▶ WRITTEN INSTRUCTION 1
Translate this sentence from the article on the song "Save Me" into French: "The song was also a hit in the UK and the Netherlands."

▶ PASSAGE GIVEN
|---|
- Belgian 7" vinyl single cover

Single by Silver Convention

from the album Save Me
- B-side: "Save Me Again"
- Released: 1974
- Recorded: 1974
- Length: 3:00 (single version) 4:16 (album version)
- Label: Midland International
- Songwriters: Sylvester Levay & Stephan Prager
- Producer: Stephan Prager

Silver Convention singles chronology
|  | "Save Me" (1974) | "Always Another Girl" (1975) |

= Save Me (Silver Convention song) =

"Save Me" is a 1974 song by the German Euro disco group Silver Convention, which became a hit in Germany. It features lead vocals by three session musicians identified only as Ingrid, Wilma and Monica. It is included in the album of the same name. It also was heavily played in disco clubs in many countries. Silver Convention later re-recorded the song as "Save Me '77" for the album Summernights. Today the original version of the song has appeared on several '70s disco compilations, as well as most "greatest hits" albums by Silver Convention. The song features repetitive lyrics consisting of the line "Baby save me, save me, I am falling in love". The song was also a hit in the UK and the Netherlands.
|---|
▶ EXCERPTED DATA
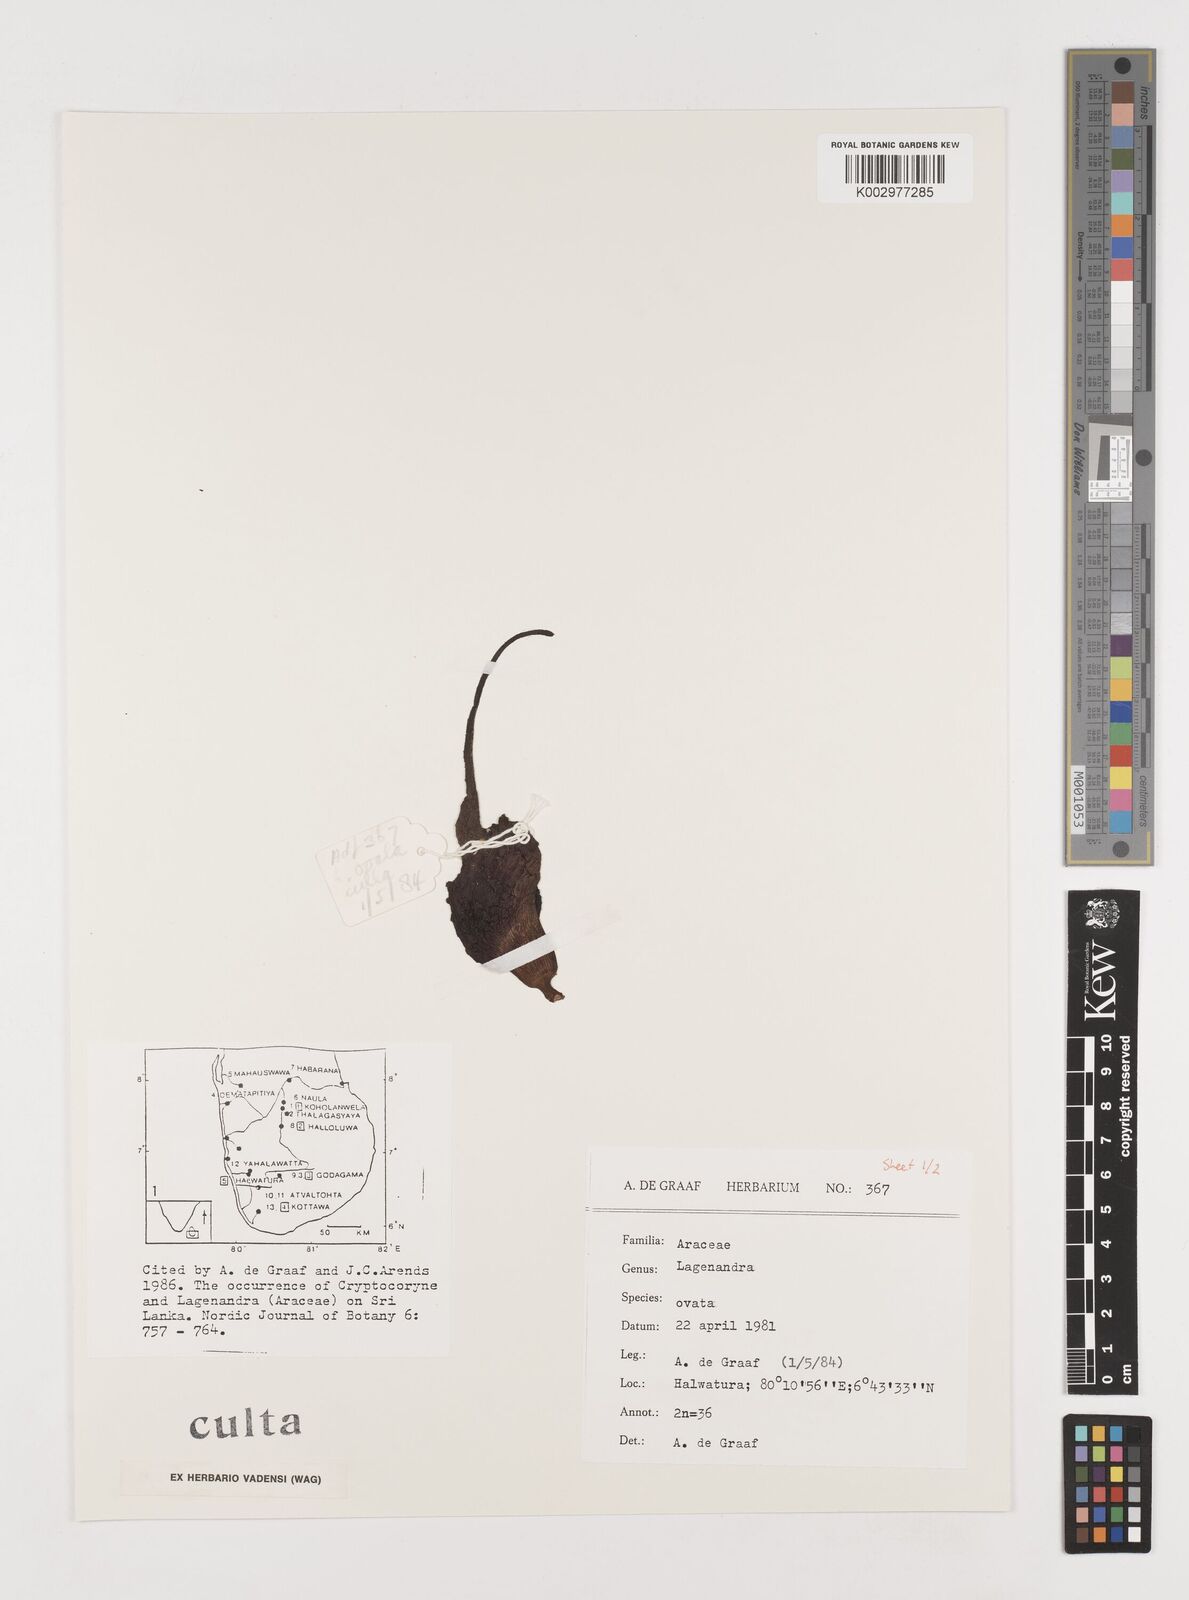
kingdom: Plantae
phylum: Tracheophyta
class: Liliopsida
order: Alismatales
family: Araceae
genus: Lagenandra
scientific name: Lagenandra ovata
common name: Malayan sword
|---|
▶ WRITTEN INSTRUCTION 2
In every one of the classification entries that follow the song article, substitute "vernacular name" for "common name" and write the lines out again with nothing else altered. Omit the pictures from your answer.

▶ EXPECTED ANSWER 1
La chanson a également été un succès au Royaume-Uni et aux Pays-Bas.

▶ EXPECTED ANSWER 2
kingdom: Plantae
phylum: Tracheophyta
class: Liliopsida
order: Alismatales
family: Araceae
genus: Lagenandra
scientific name: Lagenandra ovata
vernacular name: Malayan sword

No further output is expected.